Phase 1 - Layout Construction:

# MeanShift + DBSCAN clustering on text tokens
# Builds spatial layout: where should N copies of object be placed?
layout = construct_layout(prompt, target_count=N)  
# Returns: list of (center_x, center_y, radius) tuples

Phase 2 - Attention Bias Injection:

# Additive pre-softmax bias (not multiplicative)
# Delta(t) modulation: bias stronger at early timesteps, fade to zero
delta_t = 1.0 - (t / T_max)  # decreases over denoising
bias = delta_t * spatial_layout_bias  # [H, W] -> added to attn_weights

attn_weights = attn_weights + bias  # pre-softmax addition
attn = softmax(attn_weights)

FLUX adaptation feasibility (HIGH): FLUX's cross-attention handles text→image injection. Replace Wan's temporal attention with FLUX's image-text cross-attention. Same MeanShift+DBSCAN layout works. Main challenge: FLUX's MMDiT is natively joint, Wan treats them separately.

HandCraft / RHanDS: Attention-Based Anatomy Correction¶

Post-generation approaches that use attention manipulation for correct hand anatomy.

HandCraft (WACV 2025): uses MANO parametric hand model to generate conditioning depth maps, then ControlNet-conditions an inpainting pass.

RHanDS (AAAI 2025): decoupled structure + style guidance in attention space: - Structure path: hand mesh depth → structure conditioning branch - Style path: malformed hand itself → style preservation branch - Merge: attention-level fusion, not image-level

Result: preserves original skin tone and lighting better than HandRefiner because it operates in attention space, not pixel space.

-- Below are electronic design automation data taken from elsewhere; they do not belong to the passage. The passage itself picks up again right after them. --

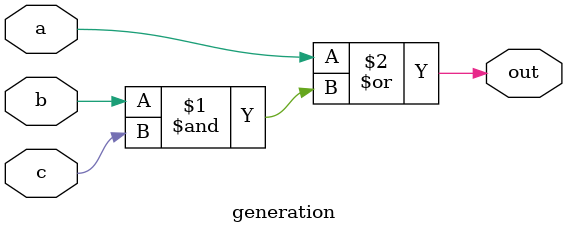
<source format=v>
module generation(input a,b,c,output out);
assign out=a |(b & c);
endmodule
</source>
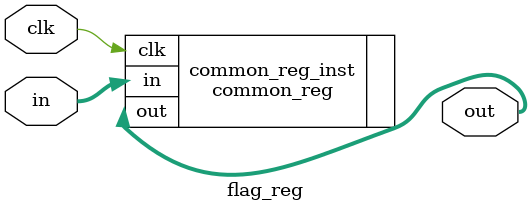
<source format=sv>
module flag_reg(clk,in,out);
	input				clk;
	input[15:0]		in;
	output[15:0]	out;
	common_reg#(16) common_reg_inst(.clk(clk),.in(in),.out(out));
endmodule
</source>
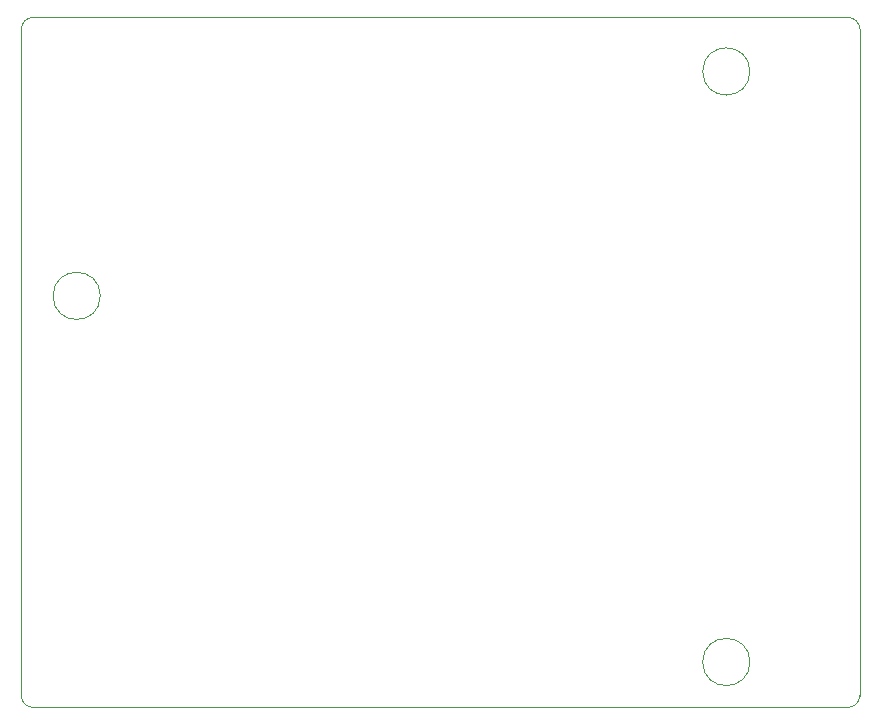
<source format=gm1>
%TF.GenerationSoftware,KiCad,Pcbnew,9.0.2*%
%TF.CreationDate,2025-07-07T17:51:17-07:00*%
%TF.ProjectId,powerBoard,706f7765-7242-46f6-9172-642e6b696361,rev?*%
%TF.SameCoordinates,Original*%
%TF.FileFunction,Profile,NP*%
%FSLAX46Y46*%
G04 Gerber Fmt 4.6, Leading zero omitted, Abs format (unit mm)*
G04 Created by KiCad (PCBNEW 9.0.2) date 2025-07-07 17:51:17*
%MOMM*%
%LPD*%
G01*
G04 APERTURE LIST*
%TA.AperFunction,Profile*%
%ADD10C,0.050000*%
%TD*%
G04 APERTURE END LIST*
D10*
X81931000Y-71374000D02*
X12938000Y-71374000D01*
X82931000Y-13954000D02*
X82931000Y-70374000D01*
X81931000Y-12954000D02*
G75*
G02*
X82931000Y-13954000I0J-1000000D01*
G01*
X82931000Y-70374000D02*
G75*
G02*
X81931000Y-71374000I-1000000J0D01*
G01*
X12938000Y-71374000D02*
G75*
G02*
X11938000Y-70374000I0J1000000D01*
G01*
X12938000Y-12954000D02*
X81931000Y-12954000D01*
X73628000Y-67526000D02*
G75*
G02*
X69628000Y-67526000I-2000000J0D01*
G01*
X69628000Y-67526000D02*
G75*
G02*
X73628000Y-67526000I2000000J0D01*
G01*
X73628000Y-17526000D02*
G75*
G02*
X69628000Y-17526000I-2000000J0D01*
G01*
X69628000Y-17526000D02*
G75*
G02*
X73628000Y-17526000I2000000J0D01*
G01*
X11938000Y-70374000D02*
X11938000Y-13954000D01*
X18628000Y-36526000D02*
G75*
G02*
X14628000Y-36526000I-2000000J0D01*
G01*
X14628000Y-36526000D02*
G75*
G02*
X18628000Y-36526000I2000000J0D01*
G01*
X11938000Y-13954000D02*
G75*
G02*
X12938000Y-12954000I1000000J0D01*
G01*
M02*

</source>
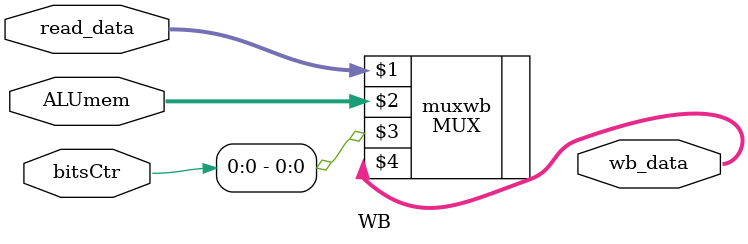
<source format=v>


module WB(bitsCtr, read_data, ALUmem, wb_data);
    input [1:0] bitsCtr;
    input [31:0] read_data, ALUmem;
    output wire [31:0] wb_data;
    
    MUX muxwb (read_data, ALUmem, bitsCtr[0] /*MemToReg*/, wb_data);
endmodule
</source>
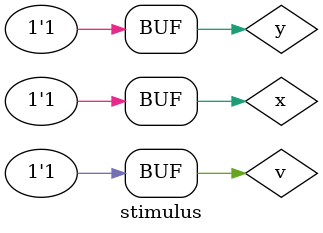
<source format=v>

`timescale 1ns / 1ps
module stimulus;
	// Inputs
	reg x;
	reg y;
    reg v;
	// Outputs
	wire z;
	// Instantiate the Unit Under Test (UUT)
	and_gate3 uut (
		x, 
		y, 
        v,
		z
	);
 
	initial begin
	$dumpfile("test3.vcd");
    $dumpvars(0,stimulus);
		// Initialize Inputs
		x = 0;
		y = 0;
        v = 0;
 
	#20 x = 1;
	#20 y = 1;
    #20 v = 0;

	#20 y = 0;	
	#20 x = 1;
    #20 v = 1;	

    #20 y = 1;	
	#20 x = 1;
    #20 v = 1;	

	#40 ;
 
	end  
 
		initial begin
		 $monitor("t=%3d x=%d,y=%d,v=%d, z=%d \n",$time,x,y,v,z, );
		 end
 
endmodule
 
 

</source>
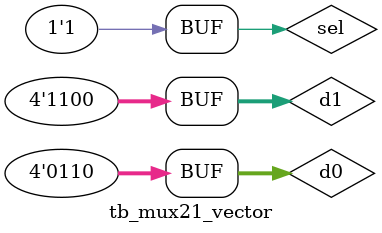
<source format=v>
`timescale 1ns/1ps

module tb_mux21_vector();

reg [3:0] d0, d1;
reg sel;
wire [3:0] out;

mux21_vector U0(.d0(d0), .d1(d1), .sel(sel), .out(out));

initial begin
	#10 d0 = 4'b1001; d1 = 4'b0110; sel = 1'b0;
	#10 d0 = 4'b1001; d1 = 4'b0000; sel = 1'b1;
	#10 d0 = 4'b0110; d1 = 4'b1100; sel = 1'b1;
end
endmodule

</source>
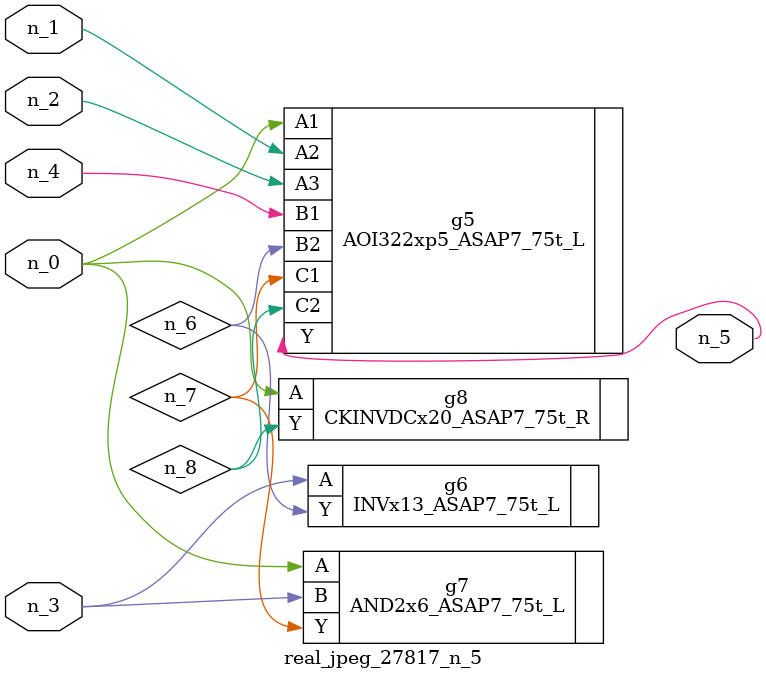
<source format=v>
module real_jpeg_27817_n_5 (n_4, n_0, n_1, n_2, n_3, n_5);

input n_4;
input n_0;
input n_1;
input n_2;
input n_3;

output n_5;

wire n_8;
wire n_6;
wire n_7;

AOI322xp5_ASAP7_75t_L g5 ( 
.A1(n_0),
.A2(n_1),
.A3(n_2),
.B1(n_4),
.B2(n_6),
.C1(n_7),
.C2(n_8),
.Y(n_5)
);

AND2x6_ASAP7_75t_L g7 ( 
.A(n_0),
.B(n_3),
.Y(n_7)
);

CKINVDCx20_ASAP7_75t_R g8 ( 
.A(n_0),
.Y(n_8)
);

INVx13_ASAP7_75t_L g6 ( 
.A(n_3),
.Y(n_6)
);


endmodule
</source>
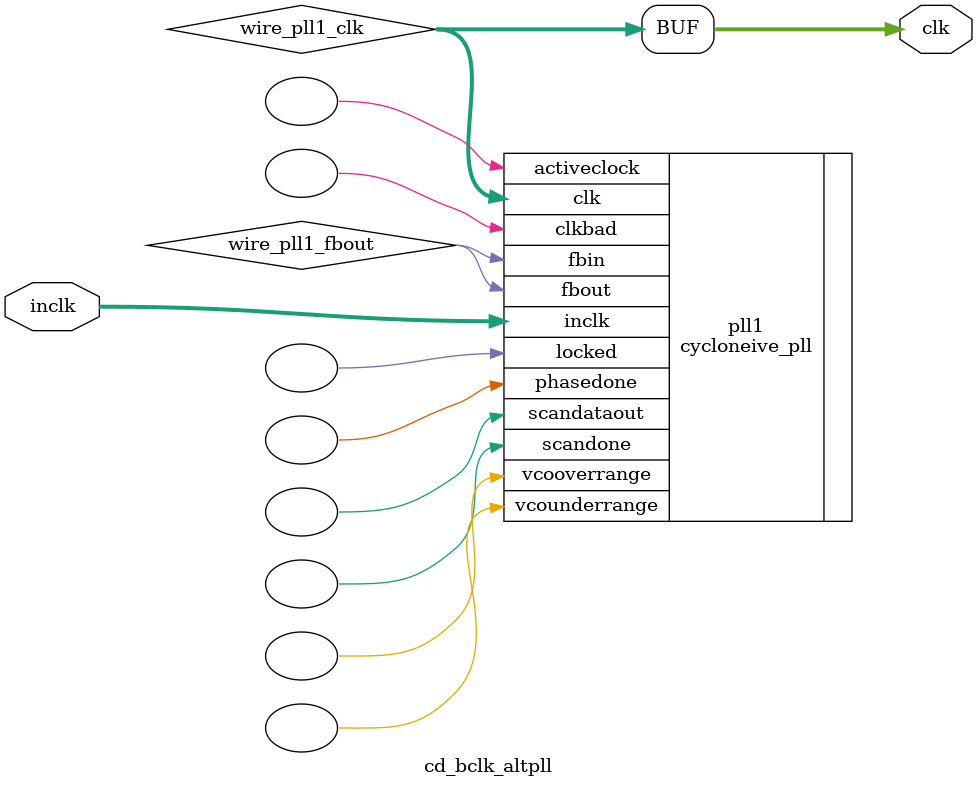
<source format=v>






//synthesis_resources = cycloneive_pll 1 
//synopsys translate_off
`timescale 1 ps / 1 ps
//synopsys translate_on
module  cd_bclk_altpll
	( 
	clk,
	inclk) /* synthesis synthesis_clearbox=1 */;
	output   [4:0]  clk;
	input   [1:0]  inclk;
`ifndef ALTERA_RESERVED_QIS
// synopsys translate_off
`endif
	tri0   [1:0]  inclk;
`ifndef ALTERA_RESERVED_QIS
// synopsys translate_on
`endif

	wire  [4:0]   wire_pll1_clk;
	wire  wire_pll1_fbout;

	cycloneive_pll   pll1
	( 
	.activeclock(),
	.clk(wire_pll1_clk),
	.clkbad(),
	.fbin(wire_pll1_fbout),
	.fbout(wire_pll1_fbout),
	.inclk(inclk),
	.locked(),
	.phasedone(),
	.scandataout(),
	.scandone(),
	.vcooverrange(),
	.vcounderrange()
	`ifndef FORMAL_VERIFICATION
	// synopsys translate_off
	`endif
	,
	.areset(1'b0),
	.clkswitch(1'b0),
	.configupdate(1'b0),
	.pfdena(1'b1),
	.phasecounterselect({3{1'b0}}),
	.phasestep(1'b0),
	.phaseupdown(1'b0),
	.scanclk(1'b0),
	.scanclkena(1'b1),
	.scandata(1'b0)
	`ifndef FORMAL_VERIFICATION
	// synopsys translate_on
	`endif
	);
	defparam
		pll1.bandwidth_type = "auto",
		pll1.clk0_divide_by = 5000,
		pll1.clk0_duty_cycle = 50,
		pll1.clk0_multiply_by = 141,
		pll1.clk0_phase_shift = "0",
		pll1.compensate_clock = "clk0",
		pll1.inclk0_input_frequency = 20000,
		pll1.operation_mode = "normal",
		pll1.pll_type = "auto",
		pll1.lpm_type = "cycloneive_pll";
	assign
		clk = {wire_pll1_clk[4:0]};
endmodule //cd_bclk_altpll
//VALID FILE

</source>
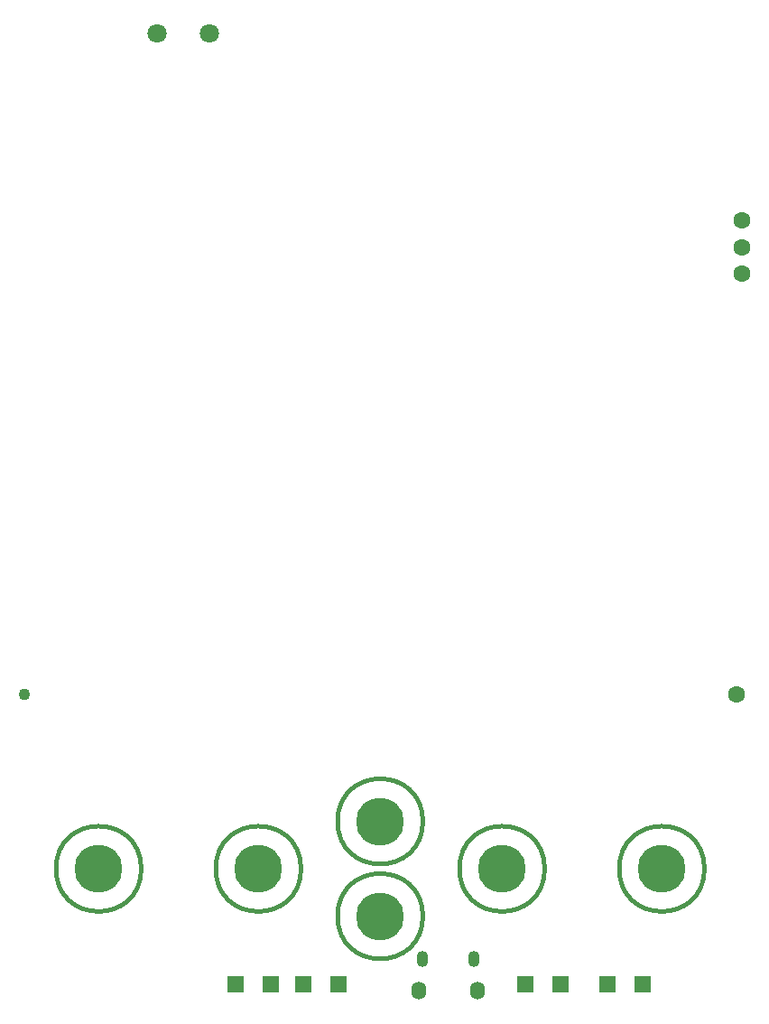
<source format=gbr>
G04 #@! TF.FileFunction,Soldermask,Bot*
%FSLAX46Y46*%
G04 Gerber Fmt 4.6, Leading zero omitted, Abs format (unit mm)*
G04 Created by KiCad (PCBNEW 4.0.4-stable) date Monday, April 23, 2018 'PMt' 09:01:18 PM*
%MOMM*%
%LPD*%
G01*
G04 APERTURE LIST*
%ADD10C,0.100000*%
%ADD11C,0.425000*%
%ADD12C,1.600000*%
%ADD13C,1.100000*%
%ADD14O,1.100000X1.500000*%
%ADD15O,1.400000X1.700000*%
%ADD16R,1.500000X1.500000*%
%ADD17C,4.500000*%
%ADD18C,0.200000*%
%ADD19C,1.800000*%
G04 APERTURE END LIST*
D10*
D11*
X117284000Y-153543000D02*
G75*
G03X117284000Y-153543000I-4000000J0D01*
G01*
X143700000Y-157988000D02*
G75*
G03X143700000Y-157988000I-4000000J0D01*
G01*
X170116000Y-153543000D02*
G75*
G03X170116000Y-153543000I-4000000J0D01*
G01*
X155130000Y-153543000D02*
G75*
G03X155130000Y-153543000I-4000000J0D01*
G01*
X132270000Y-153543000D02*
G75*
G03X132270000Y-153543000I-4000000J0D01*
G01*
X143700000Y-149098000D02*
G75*
G03X143700000Y-149098000I-4000000J0D01*
G01*
D12*
X173647100Y-95239840D03*
X173647100Y-97739840D03*
X173647100Y-92739840D03*
X173100000Y-137160000D03*
D13*
X106300000Y-137160000D03*
D14*
X143630000Y-161956000D03*
X148470000Y-161956000D03*
D15*
X143320000Y-164956000D03*
X148780000Y-164956000D03*
D16*
X164311600Y-164338000D03*
X161011600Y-164338000D03*
X135782320Y-164338000D03*
X132482320Y-164338000D03*
X156602700Y-164338000D03*
X153302700Y-164338000D03*
X129439940Y-164338000D03*
X126139940Y-164338000D03*
D17*
X113284000Y-153543000D03*
D18*
X113284000Y-157543000D03*
D17*
X139700000Y-157988000D03*
D18*
X139700000Y-161988000D03*
D17*
X166116000Y-153543000D03*
D18*
X166116000Y-157543000D03*
D17*
X151130000Y-153543000D03*
D18*
X151130000Y-157543000D03*
D17*
X128270000Y-153543000D03*
D18*
X128270000Y-157543000D03*
D17*
X139700000Y-149098000D03*
D18*
X139700000Y-153098000D03*
D19*
X118760000Y-75230000D03*
X123660000Y-75230000D03*
M02*

</source>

Practical Implementations¶

ComfyUI Nodes¶

Node	Purpose	GitHub
Regional-Prompting-FLUX	Region-specific prompts via attention masks	instantX-research
ComfyUI-NAG	Normalized Attention Guidance (negative guidance)	ChenDarYen/ComfyUI-NAG
ComfyUI_Flux2Klein-Enhancer	Boost prompt adherence via embedding scaling	capitan01R
ComfyUI-Impact-Pack	FaceDetailer/DetailerForEach for anatomy post-processing	ltdrdata

Layer Targeting for Editing¶

# FLUX block analysis for targeted LoRA training
# Skip content blocks (20-29) → train ONLY style blocks (30-57)
# SplitFlux approach: 30% faster training, better style/content separation

split_flux_target_blocks = list(range(30, 57))  # style layers only

Gotchas¶

Regional prompting quality depends on region mask precision: soft/blurred masks cause concept bleed. Binary masks with hard edges work better for FLUX's attention structure.
ConceptAttention returns layer-averaged maps: individual layer maps vary significantly. Inspect layer 20-30 for semantic content, layers 1-10 for low-level texture.
TACA temperature too low causes oversaturation: temperature < 0.5 makes cross-attention too sharp, object outlines become cartoonish. Start at 1.0 and tune down.
Stitch's two-phase approach doubles generation time: each subject requires a full forward pass. For >3 subjects, generation time scales linearly.
NUMINA layout construction fails on abstract counting ("a dozen roses", "many birds"): MeanShift+DBSCAN needs a specific integer target count for reliable layout.